The 80-year-old member of the Fab Four told BBC Radio 4 today that artificial intelligence has been used to “extricate” John Lennon’s voice from an old Beatles demo.

This voice data has since been used to complete the song in question, allowing the star to release what he has called the “final Beatles record” of all time.

McCartney said Get Back director Peter Jackson “was able to extricate John’s voice from a ropey little bit of cassette”.

“We had John’s voice and a piano and he could separate them with AI,” he explained. “They tell the machine. ‘That’s the voice. This is a guitar. Lose the guitar’. So when we came to make what will be the last Beatles’ record, it was a demo that John had [and] we were able to take John’s voice and get it pure through this AI. Then we can mix the record, as you would normally do.

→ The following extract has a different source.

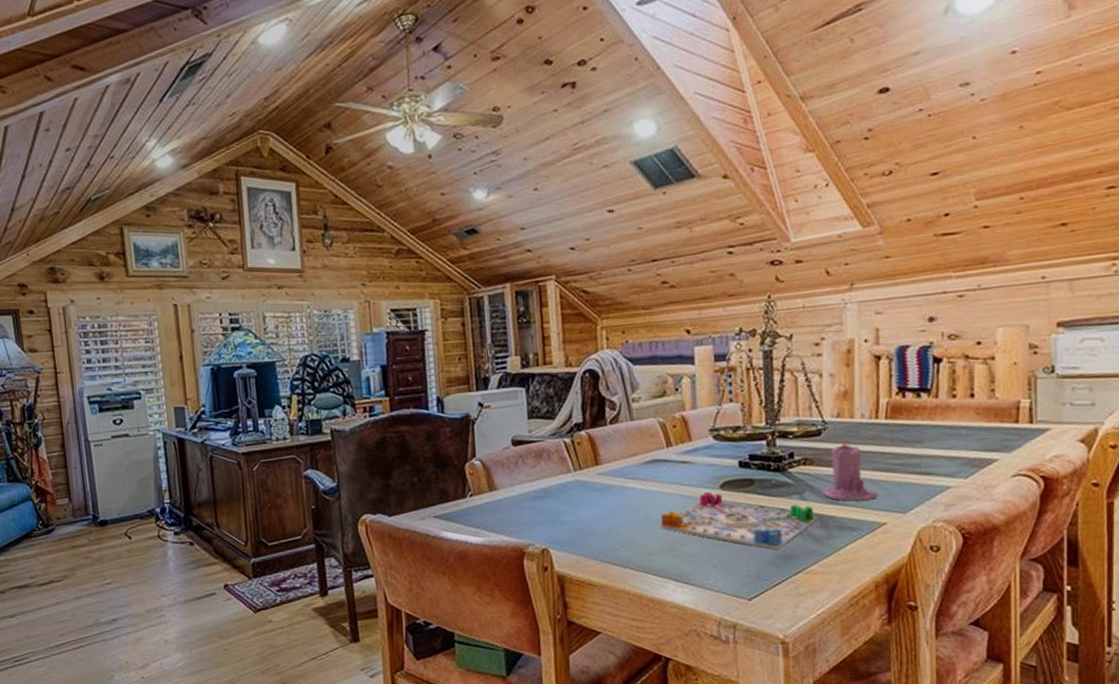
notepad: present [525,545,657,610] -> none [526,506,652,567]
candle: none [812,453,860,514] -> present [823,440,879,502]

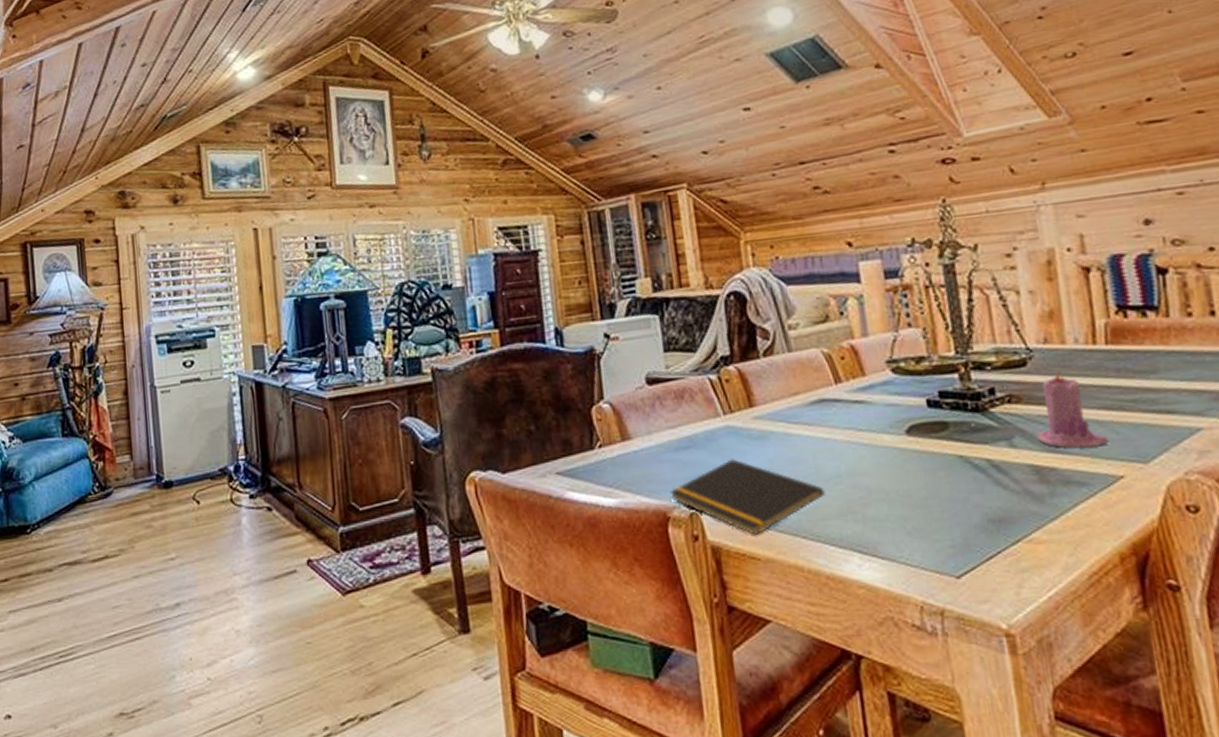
notepad: none [526,506,652,567] -> present [669,459,826,535]
board game: present [660,491,817,549] -> none [834,438,1034,511]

So it gives you some sort of leeway.”

READ MORE: The Beatles were ‘doomed’ after John Lennon’s pivotal life change

McCartney added: “We just finished it up and it’ll be released this year.”

The Hey Jude singer did not name the track, but BBC reports it may be a track the band worked on in 1995.

The new and final Beatles song could likely be Now And Then.

This song was already considered a “reunion” song for the band in 1995 while they were pulling together their career retrospective project The Beatles Anthology.

McCartney received the demo of Now And Then the year before Anthology was created when he was visited by Lennon’s widow, Yoko Ono.

Ono gave McCartney a cassette tape in 1994 labelled “For Paul”, which included a number of songs written and recorded by Lennon before his assassination in 1980.

The songs were reportedly recorded on a boombox as Lennon sat at a piano nearby in his New York apartment.

However, George Harrison didn’t think Now And Then met The Beatles’ standards, so was ultimately scrapped in the 1990s.

McCartney later explained Harrison called the track “rubbish”.

“It didn’t have a very good title,” he went on. “It needed a bit of reworking, but it had a beautiful verse and it had John singing it. [But] George didn’t like it. The Beatles being a democracy, we didn’t do it.”